Fred Wilson

Berkeley Art Museum

As the affable ambassador of serious institutional critique, Fred Wilson has been warmly invited into fortresses of culture since the early ’90s to take on the task of exposing the racially and ideologically biased foundations of museum archiving and display. He performs a public service that, more often than not, functions perfectly as provocative contemporary art. This summer, he will represent the United States at the Venice Biennale, and one has to think that his even-keeled, politically progressive stance will come in handy.

Wilson’s practice of digging through and reconfiguring all manner of museum collections, turning standard display protocol on itself to expose the apparatus of centuries of Western ideology and oppression, is by now a signature style. This compact career survey, which brought together objects and re-created aspects of the site-specific installations Wilson has created around the country over the past twelve years, was, as such, a bit of an oddity. This artist’s tactics are rooted in sly subversion and surprise: Does retrospective treatment drain his practice of its power?

The exhibition, while engaging, faltered slightly when addressing that question. Wilson’s concerns are fundamentally conceptual: He applies an artist’s filter to the act of reorganizing historic objects in a very specific context, suggesting that in the process they take on new meaning. For example, Cabinet Making, 1992, originally part of the 1992 exhibition “Mining the Museum” at the Maryland Historical Society in Baltimore, is made up of four nineteenth-century chairs positioned faceto-face with a whipping post. That the torture device was locked in the Society’s storage room and that Wilson unearthed and installed it in the exhibition hall next to the comelier, less condemnable woodwork, is the salient point.
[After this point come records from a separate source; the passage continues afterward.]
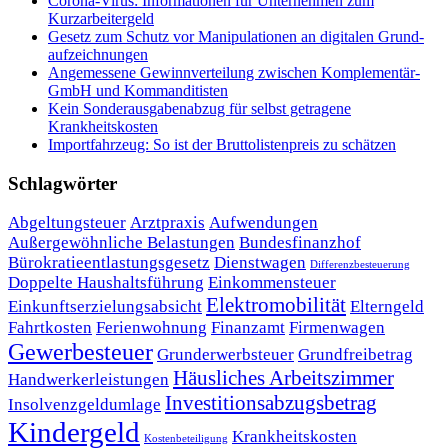
Corona-Virus: Informationen für Unternehmen zum
Kurzarbeitergeld
Ge­setz zum Schutz vor Ma­ni­pu­la­tio­nen an di­gi­ta­len Grund­
auf­zeich­nun­gen
Angemessene Gewinnverteilung zwischen Komplementär-
GmbH und Kommanditisten
Kein Sonderausgabenabzug für selbst getragene
Krankheitskosten
Importfahrzeug: So ist der Bruttolistenpreis zu schätzen
Schlagwörter
Abgeltungsteuer
Arztpraxis
Aufwendungen
Außergewöhnliche Belastungen
Bundesfinanzhof
Bürokratieentlastungsgesetz
Dienstwagen
Differenzbesteuerung
Doppelte Haushaltsführung
Einkommensteuer
Elektromobilität
Einkunftserzielungsabsicht
Elterngeld
Fahrtkosten
Ferienwohnung
Finanzamt
Firmenwagen
Gewerbesteuer
Grunderwerbsteuer
Grundfreibetrag
Häusliches Arbeitszimmer
Handwerkerleistungen
Investitionsabzugsbetrag
Insolvenzgeldumlage
Kindergeld
Krankheitskosten
Kostenbeteiligung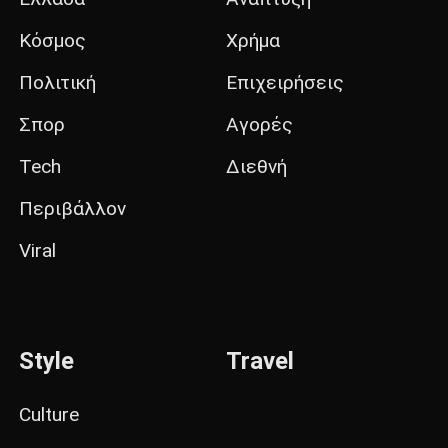
Κόσμος
Χρήμα
Πολιτική
Επιχειρήσεις
Σπορ
Αγορές
Tech
Διεθνή
Περιβάλλον
Viral
Style
Travel
Culture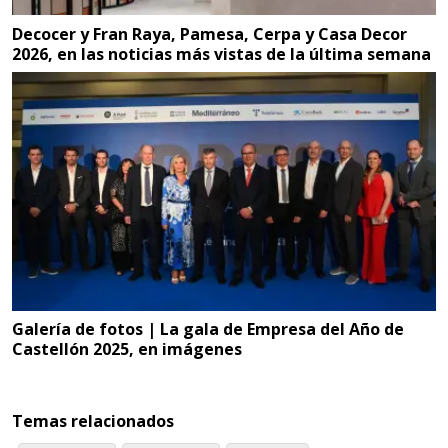
Decocer y Fran Raya, Pamesa, Cerpa y Casa Decor
2026, en las noticias más vistas de la última semana
Galería de fotos | La gala de Empresa del Año de
Castellón 2025, en imágenes
Temas relacionados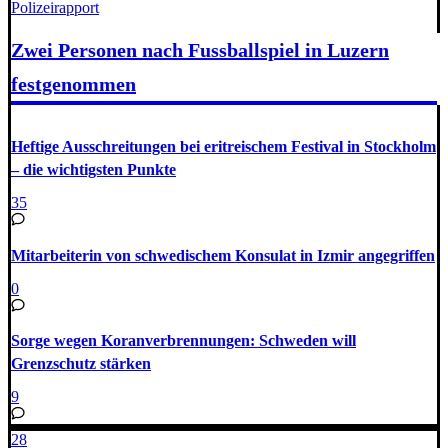
Polizeirapport
Zwei Personen nach Fussballspiel in Luzern
festgenommen
Heftige Ausschreitungen bei eritreischem Festival in Stockholm
– die wichtigsten Punkte
35
Mitarbeiterin von schwedischem Konsulat in Izmir angegriffen
0
Sorge wegen Koranverbrennungen: Schweden will
Grenzschutz stärken
9
28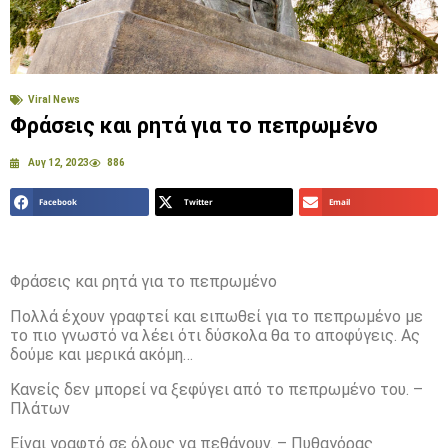
Viral News
Φράσεις και ρητά για το πεπρωμένο
Αυγ 12, 2023
886
Facebook
Twitter
Email
Φράσεις και ρητά για το πεπρωμένο
Πολλά έχουν γραφτεί και ειπωθεί για το πεπρωμένο με
το πιο γνωστό να λέει ότι δύσκολα θα το αποφύγεις. Ας
δούμε και μερικά ακόμη…
Κανείς δεν μπορεί να ξεφύγει από το πεπρωμένο του. –
Πλάτων
Είναι γραφτό σε όλους να πεθάνουν. – Πυθαγόρας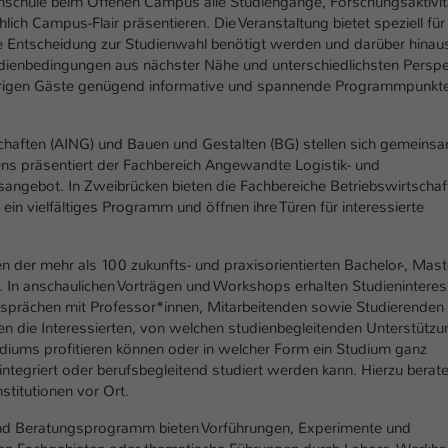
hschule beim Offenen Campus alle Studiengänge, Forschungsaktivit
Ihrer vorgenommen Einstellungen, falls der
lich Campus-Flair präsentieren. Die Veranstaltung bietet speziell für
Webseiten-Betreiber dies eingestellt hat.
 die Entscheidung zur Studienwahl benötigt werden und darüber hinau
udienbedingungen aus nächster Nähe und unterschiedlichsten Perspe
 übrigen Gäste genügend informative und spannende Programmpunkt
Name
fe_typo_user / PHPSESSID
Anbieter
TYPO3
haften (AING) und Bauen und Gestalten (BG) stellen sich gemeins
s präsentiert der Fachbereich Angewandte Logistik- und
Laufzeit
1 Woche
angebot. In Zweibrücken bieten die Fachbereiche Betriebswirtschaf
in vielfältiges Programm und öffnen ihre Türen für interessierte
Dieses Cookie ist ein Standard-Session-Cookie
von TYPO3. Es speichert im Fall eines Intranet-
n der mehr als 100 zukunfts- und praxisorientierten Bachelor-, Mast
Zweck
Logins die Session-ID. So kann der eingeloggte
In anschaulichen Vorträgen und Workshops erhalten Studieninteres
Benutzer wiedererkannt werden und es wird
 Gesprächen mit Professor*innen, Mitarbeitenden sowie Studierenden
ihm Zugang zu geschützten Bereichen gewährt.
hren die Interessierten, von welchen studienbegleitenden Unterstützu
iums profitieren können oder in welcher Form ein Studium ganz
integriert oder berufsbegleitend studiert werden kann. Hierzu berat
Name
be_typo_user
titutionen vor Ort.
Anbieter
TYPO3
und Beratungsprogramm bieten Vorführungen, Experimente und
Reinstalled in Northern California, however, it lost a bit of its power to an extra layer of museification: The objects, shipped from Maryland, seemed like butterflies in a case, presented as they were within Berkeley’s concrete modernist architecture. And the graphic-design-challenged wall didactics didn’t provide the note of “stately historic home” that really would have made the installation pop.

More traditional sculptural works fare better—but then, they haven’t always been Wilson’s forte. Guarded View, 1991—in which the artist fitted a group of dark-skinned mannequins with guard uniforms from New York’s major museums—maintained its power as a streamlined comment on race and representation. But there were more mammy and pappy figurine sculptures from the 1995 “Collectibles” series included in the show than seemed absolutely necessary.

A subtle evocation of ethnic imaging is found in H RR R and H PE, 1999, black-and-white archival photographs of Jews in World War II concentration camps that have been matted so that only shadows and patterns are visible. It’s an oblique approach to the casualties of war, which Wilson touched on again in a work involving the holdings of the on-campus Phoebe A. Hearst Museum of Anthropology. Aftermath, 2003, was an elegant, gallery-size installation meant to suggest an in-process archaeological dig in which ancient and modern objects—from a broken Mesopotamian tablet to a cell phone—were marked with dates referring to unnamed wars. As usual, Wilson addressed his topic via modes of display, contrasting religious figures on pedestals with a low platform where an Afghani doll, Peruvian pottery, and a pair of shoes from Bosnia, among other items, were carefully arranged. These objects are witnesses to and survivors of violent epochs, more about life during wartime than about death. In fact, the gentle obliqueness of the piece suggests that Wilson, like the rest of us, may be feeling a bit overwhelmed. On that note, we wish him all the best for Venice.